Le stalker

31 6 7
                                    

Mardi 10 décembre

- Tiens, le voilà, marmonne Jorge entre ses dents, tout en préparant un cocktail.

Moi, en train d'essuyer un verre, je jette un rapide coup d'œil à la porte d'entrée, où Joshua vient d'apparaître, habillé en noir, comme toujours. Il se débarrasse rapidement de la neige sur son manteau, et lève les yeux vers le bar – vers moi – avant de s'en approcher, mains dans les poches, démarche assurée. L'air de dire "je maîtrise la situation".

- Salut, Jorge. Salut, Gabriel.

- Bonsoir, Joshua, répond Jorge de sa voix grave. Ça sera quoi, ce soir ?

Tous les soirs. Ça fait une semaine, jour pour jour, qu'il vient tous les soirs prendre un verre dans ce bar – du moins, tous les soirs où je suis de service. Apparemment, il n'est venu ni le mercredi ni le samedi ; du moins c'est ce que m'a dit Jorge.

À quoi ça rime, bordel ? Plus le temps passe, et moins je comprends son attitude.
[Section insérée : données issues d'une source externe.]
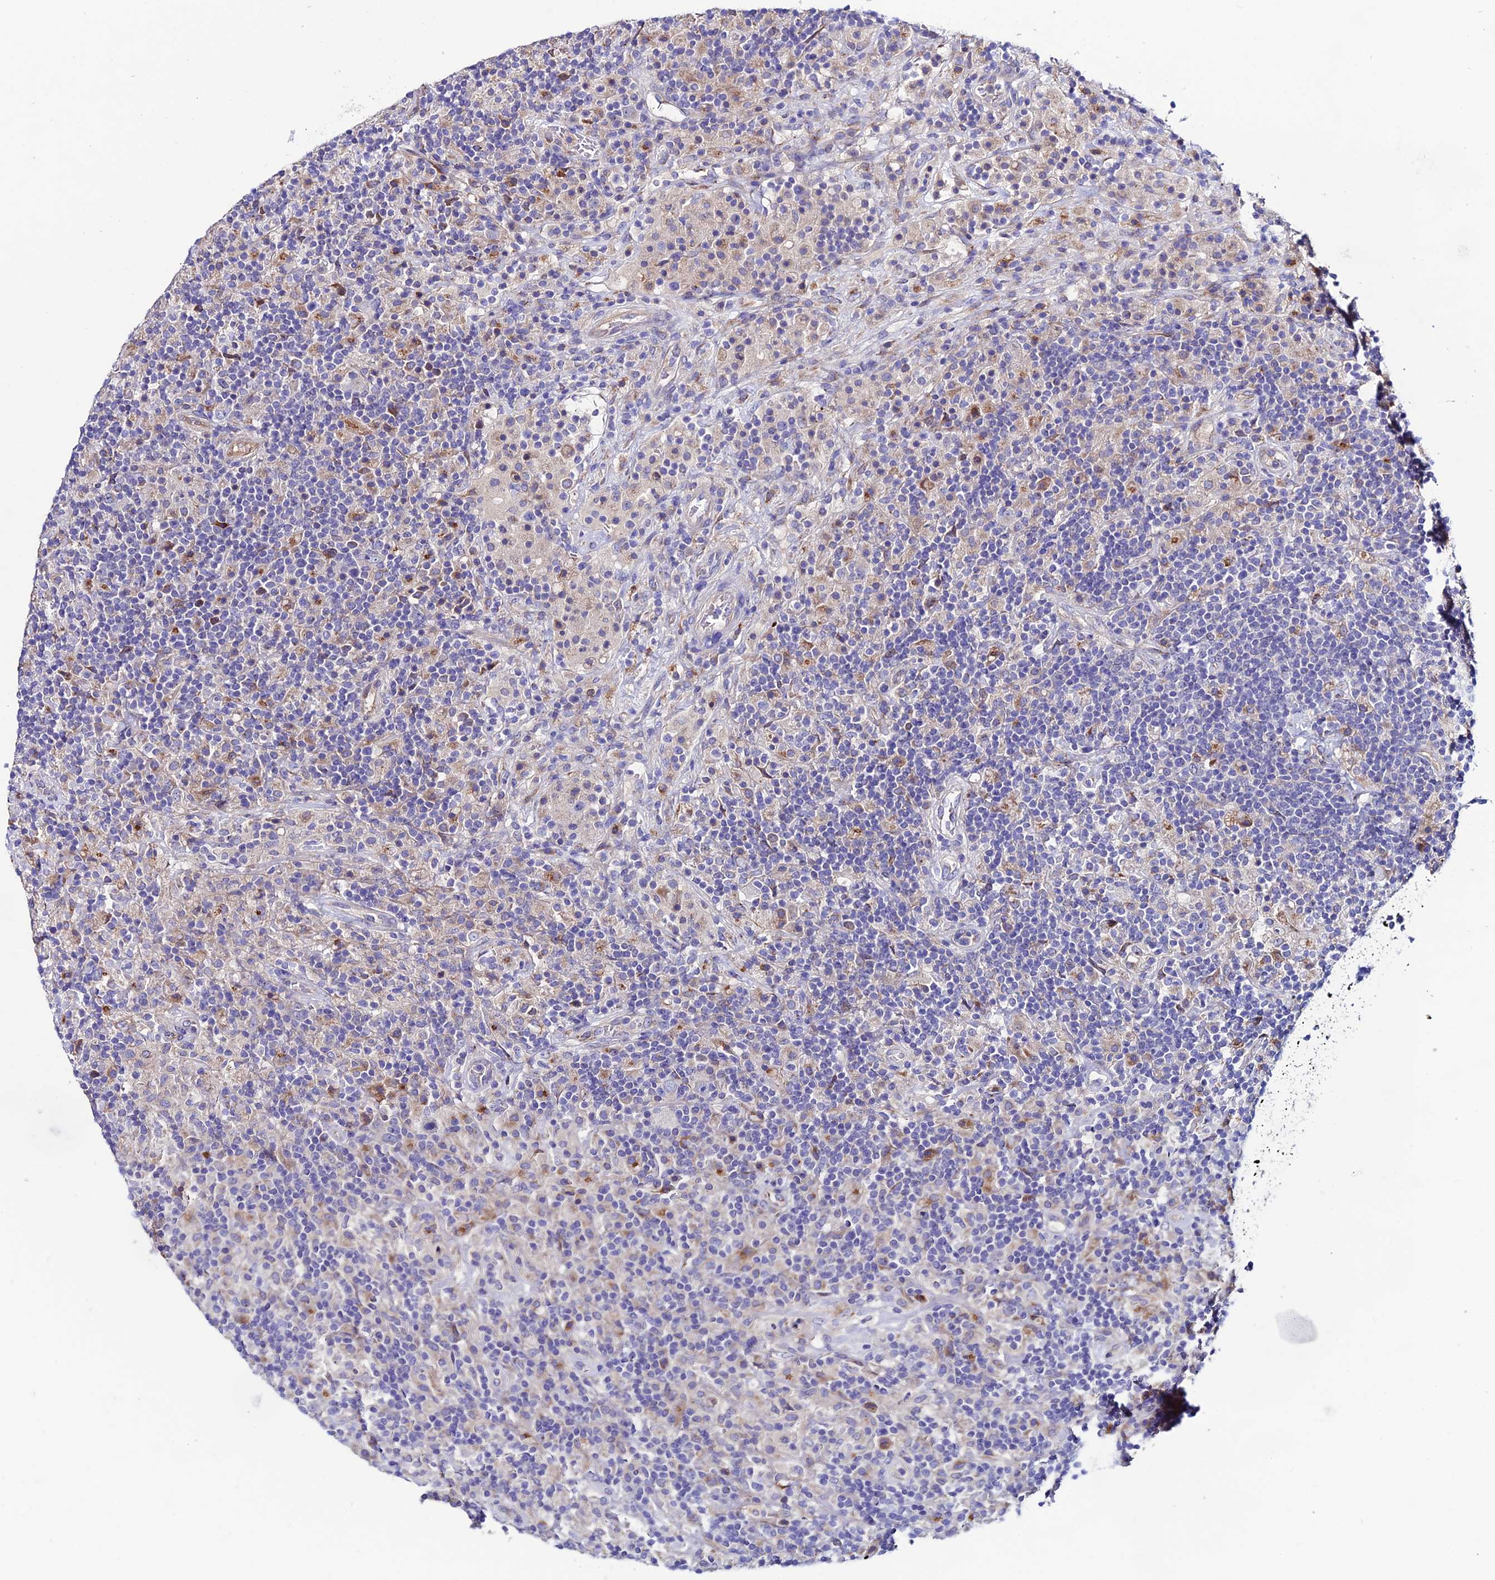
{"staining": {"intensity": "weak", "quantity": "25%-75%", "location": "cytoplasmic/membranous"}, "tissue": "lymphoma", "cell_type": "Tumor cells", "image_type": "cancer", "snomed": [{"axis": "morphology", "description": "Hodgkin's disease, NOS"}, {"axis": "topography", "description": "Lymph node"}], "caption": "This photomicrograph displays Hodgkin's disease stained with IHC to label a protein in brown. The cytoplasmic/membranous of tumor cells show weak positivity for the protein. Nuclei are counter-stained blue.", "gene": "OR51Q1", "patient": {"sex": "male", "age": 70}}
Résumons ; un soir de neige, est-ce que t'es célibataire, oui ? Ok merci bonsoir, et plus de nouvelles pendant plus d'une semaine ; et ensuite, c'est "je viens dans ton bar tous les soirs, sauf quand tu n'y bosses pas, bien sûr, je viens commander une boisson, je te dis bonjour, je papote avec Jorge le temps qu'il me prépare mon cocktail, puis je m'installe à une table éloignée où je reste seul toute la soirée, je t'observe, je viens payer mon addition, je te dis bonsoir, et jamais, jamais, je ne viens entamer une conversation avec toi". J'ai beau essayer de comprendre la logique de ses actions, je n'arrive pas, même avec toute l'imagination dont je dispose, avec toutes mes connaissances sociologiques sur le genre humain. Je ne comprends pas ce type.

Mais ce soir – pourquoi ce soir en particulier ? – il y a un changement dans ses habitudes. Au lieu d'aller s'installer au fond de la salle, il tire un des tabourets derrière le bar et s'y installe tranquillement, pendant que Jorge lui prépare son mojito. Et je ne sais pas du tout ce qu'il a en tête, à ce moment précis – faire la conversation ?

- Jorge, ça fait longtemps que tu bosses ici ?

Ouais, faire la conversation, visiblement.

- Pas mal de temps, répond Jorge. Pourquoi ?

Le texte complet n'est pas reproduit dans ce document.